This segregation at meals was illustrative of most of the college community life for the remainder of 1918. It was certainly a strange and bewildering collegiate world into which the freshmen, men and women alike, entered with no previous experience of a normal college life. In the morning we were awakened by reveille from Ytterboe barracks followed by the staccato roll count by the members of Company B and C drawn up in formation in front of Ytterboe Hall (Company A was at Carleton). During the day there was the “1, 2, 3, Hup” of drill and at night the haunting sound of taps. The men of the S.A.T.C marched in formation from Ytterboe Hall to Old Main for their classes. Classes over, they re-formed on the steps of Old Main and marched back to Ytterboe Hall. Most of their academic courses were such as War Aims, Military Sanitation, Communications, etc. At times the men were so tired from drill that they had difficulty in keeping awake in the classroom. These men were most fortunate in having a man like Dr. C. A. Mellby as their teacher in War Aims and Professor William Benson to serve as their immediate chief officer under Commandant Lieutenant Lord, whose headquarters were at Carleton. I might add that the young women had their classes in Old Main too, but they followed a conventional college program not shared by the men.

Sentries were always on duty outside of Ytterboe Hall, and time and again we would be startled by their sharp “Halt.” The turf was worn thin where they walked their beat. No civilian passed that line unchallenged. So literally did some of them take their responsibility that until they learned better they challenged such officials of the college as President Boe and P. O. Holland, the business manager! There was an all-college mixer as I recall the first Saturday night of that school year, but from that time on there was complete segregation in classroom, at meal time, in activities, in chapel seating, in everything. It was as if there were two entirely separate educational institutions occupying the same campus and having some of the same instructors, but otherwise having nothing to do with each other. Just once did we break the barrier when we got the inspiration to convert Mohn Hall parlors into a Y.M.C.A. canteen for the afternoon and secured the permission of the Commandant for the S.A.T.C. men to come for coffee and doughnuts.
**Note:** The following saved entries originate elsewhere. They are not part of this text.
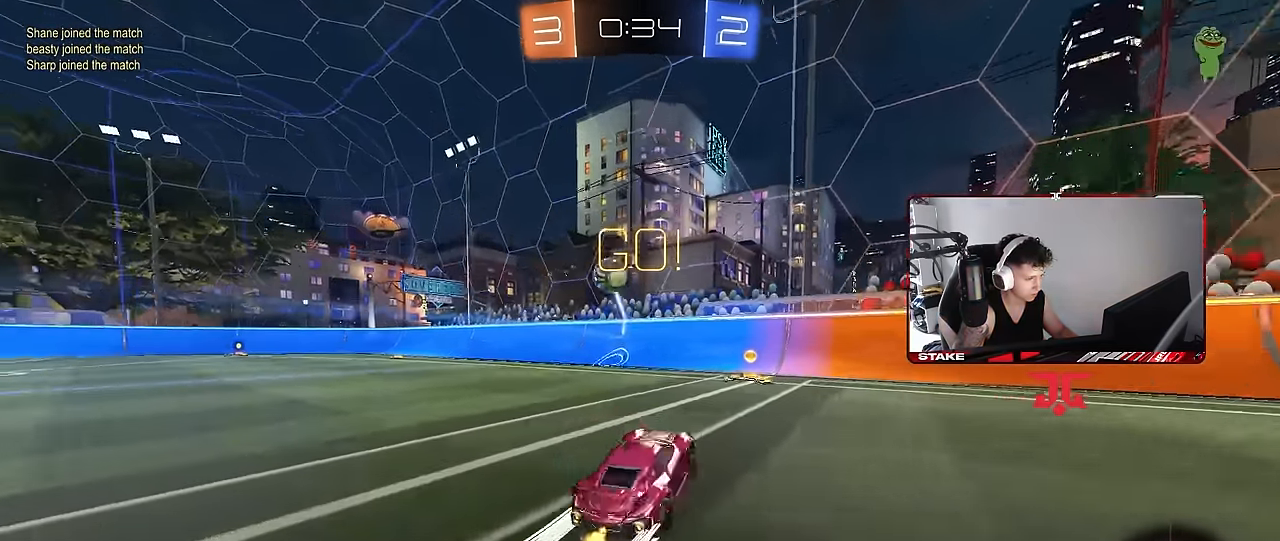
{"keys": ["a", "w"], "mouse": [], "events": [[83, "a", "down"], [83, "shift", "down"], [283, "shift", "up"]]}
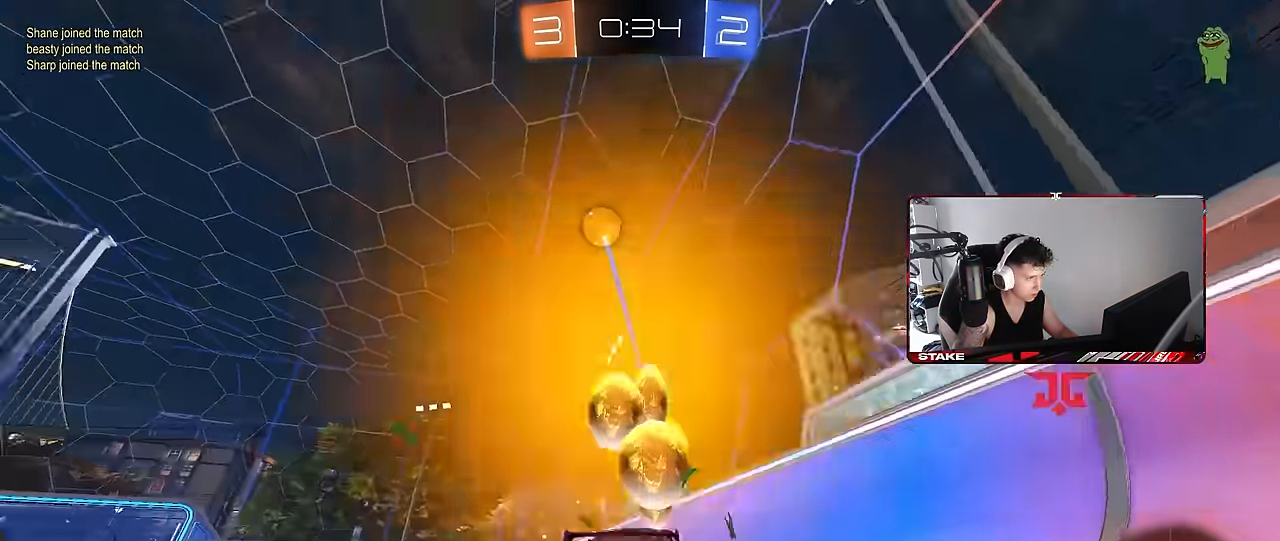
{"keys": ["a", "w"], "mouse": ["left"], "events": [[300, "mouse_left", "down"]]}
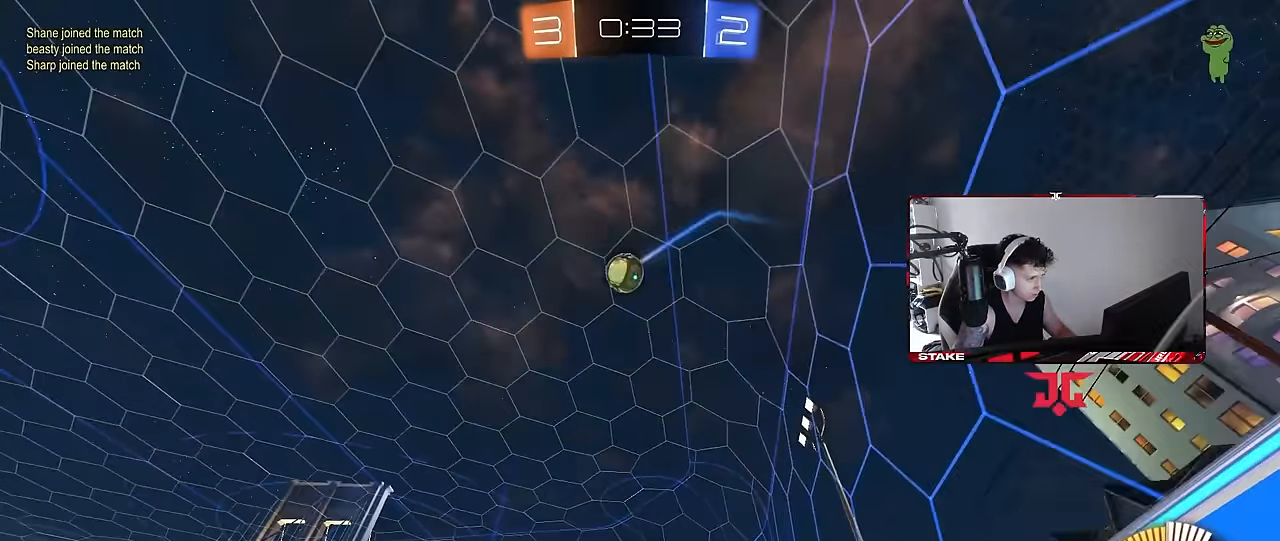
{"keys": ["a", "shift"], "mouse": ["left"], "events": [[33, "a", "up"], [33, "w", "up"], [83, "mouse_right", "down"], [117, "s", "down"], [167, "d", "down"], [167, "mouse_left", "up"], [267, "d", "up"], [300, "mouse_right", "up"], [300, "s", "up"], [350, "mouse_left", "down"], [350, "mouse_right", "down"], [400, "a", "down"], [400, "s", "down"], [400, "shift", "down"], [500, "mouse_right", "up"], [500, "s", "up"]]}
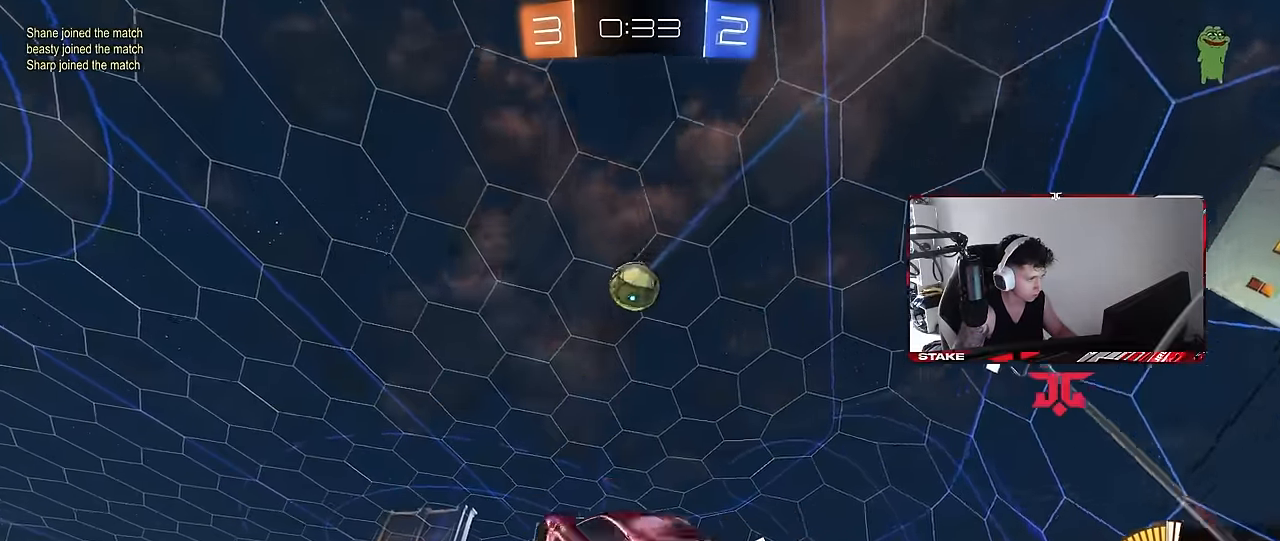
{"keys": ["d"], "mouse": ["left"], "events": [[50, "shift", "up"], [100, "d", "down"], [133, "a", "up"], [133, "d", "up"], [133, "w", "down"], [283, "a", "down"], [417, "a", "up"], [417, "d", "down"], [417, "w", "up"]]}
They came, had their doughnuts and coffee, and most important of all, visits. And that was the co-educational social event of the season!

To make matters even more unnatural for our students that year, there were added to the abnormalities of a campus military camp those of a wide-spreading and frightening epidemic. The Spanish influenza that had been so devastating in Europe had come to America. People were dying by the hundreds. In many small towns and rural areas in the Middle West, exhausted doctors and nurses were unable to keep up with the needs for their services. Many of them became ill themselves. Entire families were stricken. Many were dying in nearby towns, some after only a day or two of illness. People began to make comparisons with the Black Death that centuries ago ravaged Europe.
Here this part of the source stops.